Combining sharding and replica sets enables you to create high-performance, highly reliable clusters that can tolerate multimachine failure. It also enables you to maximize the performance and availability of inexpensive, commodity-class hardware.

Note The ability to use replica sets as a storage mechanism for shards satisfies “Requirement 2: The ability to store shard data in a fault-tolerant fashion.”

The Balancer

We’ve previously discussed how MongoDB can automatically keep your workload distributed among all the shards in your cluster. While you may think that this is done via some form of patented MongoDB Magic, that’s not the case. Your mongos process has an element within it called the balancer, which moves the logical chunks of data around within your cluster to ensure they are evenly distributed among all your shards. The balancer speaks to the shards and tells them to migrate data from one shard to another. You can see the distribution of chunks within the sh.status() output in the following example. You can see that my data are partitioned with two chunks on shard0000 and three on shard0001:

{  "_id" : "testdb",  "partitioned" : true,  "primary" : "shard0000" }
     testdb.testcollection
          shard key: { "testkey" : 1 }
          chunks:
               shard0000     2
               shard0001     3

While the balancer does all this work automatically on your behalf, you do have some say in when it operates. You can stop and start the balancer on demand and set a window in which it can operate. To stop the balancer, you connect to the mongos and issue the sh.stopBalancer() command:

> sh.stopBalancer();
Waiting for active hosts...
Waiting for the balancer lock...
Waiting again for active hosts after balancer is off...

As you can see, the balancer is now off; the command has set the balancer state to off and waited and confirmed that the balancer has completed any migrations that were running. To start the balancer is the same process; you run the sh.startBalancer() command:

> sh.startBalancer();

Now, both of these commands can take a few moments to complete and return, as they both wait to confirm that the balancer is up and actually moving. If you are having trouble or wish to confirm the state for yourself manually, you can perform the following checks. First, you can check what the balancer flag is set to. This is the document that acts as the on/off switch for the balancer and it is located in the config database:

> use config
switched to db config
db.settings.find({_id:"balancer"})
{ "_id" : "balancer", "stopped" : true }

Now you can see that the document here with an _id value of balancer is set to stopped : true, which means that the balancer is not running (stopped). This, however, does not mean that there aren’t already migrations running; to confirm that, you need to check out the “balancer lock.”

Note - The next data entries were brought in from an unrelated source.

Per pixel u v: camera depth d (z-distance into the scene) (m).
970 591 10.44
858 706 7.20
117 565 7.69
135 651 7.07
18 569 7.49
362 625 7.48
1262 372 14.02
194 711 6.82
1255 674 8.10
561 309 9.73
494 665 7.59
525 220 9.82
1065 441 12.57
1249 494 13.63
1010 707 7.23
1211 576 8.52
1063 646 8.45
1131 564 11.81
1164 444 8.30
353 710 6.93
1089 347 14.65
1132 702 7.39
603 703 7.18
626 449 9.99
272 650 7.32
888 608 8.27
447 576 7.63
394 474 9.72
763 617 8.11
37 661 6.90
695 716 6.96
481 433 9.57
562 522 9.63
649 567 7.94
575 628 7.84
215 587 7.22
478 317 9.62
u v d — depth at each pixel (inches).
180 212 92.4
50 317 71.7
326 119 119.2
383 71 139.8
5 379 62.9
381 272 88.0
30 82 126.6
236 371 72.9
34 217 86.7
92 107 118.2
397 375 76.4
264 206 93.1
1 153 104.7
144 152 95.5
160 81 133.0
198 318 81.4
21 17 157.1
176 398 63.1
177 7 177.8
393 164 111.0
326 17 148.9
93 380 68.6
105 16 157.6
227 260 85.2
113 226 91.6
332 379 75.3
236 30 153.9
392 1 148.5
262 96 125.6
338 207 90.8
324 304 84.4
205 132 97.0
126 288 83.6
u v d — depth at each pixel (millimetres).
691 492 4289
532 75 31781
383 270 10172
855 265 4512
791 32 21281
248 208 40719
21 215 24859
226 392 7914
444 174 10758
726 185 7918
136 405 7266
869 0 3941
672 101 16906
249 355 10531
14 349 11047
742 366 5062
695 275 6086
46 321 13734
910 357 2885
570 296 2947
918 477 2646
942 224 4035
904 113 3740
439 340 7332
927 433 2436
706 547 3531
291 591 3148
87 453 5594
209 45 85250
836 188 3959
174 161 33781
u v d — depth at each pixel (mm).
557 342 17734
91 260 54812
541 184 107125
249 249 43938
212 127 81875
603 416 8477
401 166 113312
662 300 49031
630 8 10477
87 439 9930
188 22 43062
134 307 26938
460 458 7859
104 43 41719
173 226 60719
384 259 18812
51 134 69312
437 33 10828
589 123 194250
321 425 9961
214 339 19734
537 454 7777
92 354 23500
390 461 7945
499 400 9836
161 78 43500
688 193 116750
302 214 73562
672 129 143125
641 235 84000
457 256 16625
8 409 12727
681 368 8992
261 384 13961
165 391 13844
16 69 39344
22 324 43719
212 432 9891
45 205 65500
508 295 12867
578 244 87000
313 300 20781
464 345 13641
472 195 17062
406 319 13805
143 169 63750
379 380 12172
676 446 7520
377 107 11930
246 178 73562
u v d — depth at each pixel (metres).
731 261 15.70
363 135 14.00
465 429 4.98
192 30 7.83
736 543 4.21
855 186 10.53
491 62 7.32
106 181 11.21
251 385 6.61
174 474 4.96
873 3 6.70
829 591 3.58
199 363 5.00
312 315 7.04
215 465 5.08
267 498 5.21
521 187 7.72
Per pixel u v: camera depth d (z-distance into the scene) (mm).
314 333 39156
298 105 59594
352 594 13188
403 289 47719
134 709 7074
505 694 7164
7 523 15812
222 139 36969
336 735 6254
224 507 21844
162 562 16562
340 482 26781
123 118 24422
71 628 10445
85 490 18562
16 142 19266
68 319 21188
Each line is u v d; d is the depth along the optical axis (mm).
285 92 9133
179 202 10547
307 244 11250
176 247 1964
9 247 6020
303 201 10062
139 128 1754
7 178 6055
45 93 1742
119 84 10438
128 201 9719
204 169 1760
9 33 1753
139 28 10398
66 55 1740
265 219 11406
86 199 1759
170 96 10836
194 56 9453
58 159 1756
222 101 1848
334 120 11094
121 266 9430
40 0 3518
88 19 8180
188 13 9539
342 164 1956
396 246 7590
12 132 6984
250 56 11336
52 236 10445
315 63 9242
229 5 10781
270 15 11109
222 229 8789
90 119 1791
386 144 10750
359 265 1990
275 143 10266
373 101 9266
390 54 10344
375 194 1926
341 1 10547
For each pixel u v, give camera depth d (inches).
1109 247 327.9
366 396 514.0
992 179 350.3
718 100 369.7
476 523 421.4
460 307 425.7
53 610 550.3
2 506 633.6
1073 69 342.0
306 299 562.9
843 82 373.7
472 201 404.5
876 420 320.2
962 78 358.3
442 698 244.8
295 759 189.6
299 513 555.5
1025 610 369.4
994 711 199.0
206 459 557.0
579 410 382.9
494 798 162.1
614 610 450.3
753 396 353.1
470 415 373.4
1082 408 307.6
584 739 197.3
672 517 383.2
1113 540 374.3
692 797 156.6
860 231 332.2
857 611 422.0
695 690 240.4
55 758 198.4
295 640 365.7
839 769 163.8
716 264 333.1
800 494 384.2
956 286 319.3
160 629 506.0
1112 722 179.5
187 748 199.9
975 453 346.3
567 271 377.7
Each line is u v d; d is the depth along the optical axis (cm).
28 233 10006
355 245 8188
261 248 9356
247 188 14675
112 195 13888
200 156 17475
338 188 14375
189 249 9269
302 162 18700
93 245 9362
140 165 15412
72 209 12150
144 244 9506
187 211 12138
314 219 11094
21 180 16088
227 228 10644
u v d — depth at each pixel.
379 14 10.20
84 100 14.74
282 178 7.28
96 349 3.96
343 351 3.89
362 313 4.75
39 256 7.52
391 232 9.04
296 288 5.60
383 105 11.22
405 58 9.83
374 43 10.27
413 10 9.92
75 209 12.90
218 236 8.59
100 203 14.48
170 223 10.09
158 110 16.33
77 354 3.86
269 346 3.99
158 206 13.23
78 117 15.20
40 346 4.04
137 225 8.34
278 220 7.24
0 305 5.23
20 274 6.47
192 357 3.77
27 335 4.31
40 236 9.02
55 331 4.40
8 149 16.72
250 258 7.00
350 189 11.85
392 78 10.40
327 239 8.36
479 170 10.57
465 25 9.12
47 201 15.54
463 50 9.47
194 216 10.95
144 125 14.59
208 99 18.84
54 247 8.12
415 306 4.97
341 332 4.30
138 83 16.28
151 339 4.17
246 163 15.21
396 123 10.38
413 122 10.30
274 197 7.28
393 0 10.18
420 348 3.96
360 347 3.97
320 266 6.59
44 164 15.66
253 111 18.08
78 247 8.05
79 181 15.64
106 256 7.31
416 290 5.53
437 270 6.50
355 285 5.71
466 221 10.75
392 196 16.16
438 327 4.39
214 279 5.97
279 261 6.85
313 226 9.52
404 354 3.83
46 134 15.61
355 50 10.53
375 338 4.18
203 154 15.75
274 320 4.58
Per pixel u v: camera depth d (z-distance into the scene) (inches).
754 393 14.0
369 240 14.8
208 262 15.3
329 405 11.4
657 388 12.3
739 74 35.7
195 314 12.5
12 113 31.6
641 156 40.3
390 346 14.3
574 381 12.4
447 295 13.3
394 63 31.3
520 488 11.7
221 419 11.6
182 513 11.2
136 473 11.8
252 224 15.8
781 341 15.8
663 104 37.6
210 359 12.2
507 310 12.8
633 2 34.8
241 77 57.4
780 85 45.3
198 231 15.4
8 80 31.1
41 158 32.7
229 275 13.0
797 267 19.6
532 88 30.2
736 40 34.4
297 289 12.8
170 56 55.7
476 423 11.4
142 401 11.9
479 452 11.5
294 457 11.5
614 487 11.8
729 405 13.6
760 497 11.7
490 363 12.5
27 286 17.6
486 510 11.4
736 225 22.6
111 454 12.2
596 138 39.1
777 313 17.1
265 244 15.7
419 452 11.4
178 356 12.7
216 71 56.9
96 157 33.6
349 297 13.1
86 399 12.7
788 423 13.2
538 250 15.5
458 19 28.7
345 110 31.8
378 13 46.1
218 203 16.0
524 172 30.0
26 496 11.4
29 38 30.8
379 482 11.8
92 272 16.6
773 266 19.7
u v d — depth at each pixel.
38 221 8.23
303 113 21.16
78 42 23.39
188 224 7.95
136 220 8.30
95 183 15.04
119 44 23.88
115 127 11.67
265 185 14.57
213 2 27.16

The balancer lock exists to ensure that only one balancer can perform balancing actions at a given time. You can find the balancer lock with the following command:

> use config
switched to db config
> db.locks.find({_id:"balancer"});
{
        "_id" : "balancer",
        "state" : 0,
        "ts" : ObjectId("5607adec8662c6937d3c2b06"),
        "who" : "norman:27021:1443342681:297529878:Balancer",
        "process" : "norman:27021:1443342681:297529878",
        "when" : ISODate("2015-09-27T08:50:52.936Z"),
        "why" : "doing balance round"
}

You can see that this is a significantly more complex document than the settings document. The most important things, however, are the state entry, which says whether the lock is taken, with 0 meaning “free” or “not taken” and anything else meaning “in use.” You should also pay attention to the timestamp, which says when the lock was taken out. Compare the “free” lock just shown with the “taken” lock next, which shows the balancer was active:

> db.locks.find({_id:"balancer"});
{
        "_id" : "balancer",
        "state" : 2,
        "ts" : ObjectId("5607adec8662c6937d3c2b06"),
        "who" : "norman:27021:1443342681:297529878:Balancer",
        "process" : "norman:27021:1443342681:297529878",
        "when" : ISODate("2015-09-27T08:50:52.936Z"),
        "why" : "doing balance round"
}

Now you know how to start and stop the balancer and how to check what the balancer is doing at a given point. You will also want to be able to set a time window when the balancer will be active. As an example, let’s set the balancer to run between 8 PM and 6 AM, which lets it run overnight when the cluster is (hypothetically) less active. To do this, you update the balancer settings document from before, as it controls whether the balancer is running. The exchange looks like this:

> use config
switched to db config
>db.settings.update({_id:"balancer"}, { $set : { activeWindow : { start : "20:00", stop : "6:00" } } } )

And that will do it; your balancer document will now have an activeWindow that will start it at 8 PM and stop it at 6 AM. You should now be able to start and stop the balancer, confirm its state and when it was last running, and finally set a time window in which the balancer is active.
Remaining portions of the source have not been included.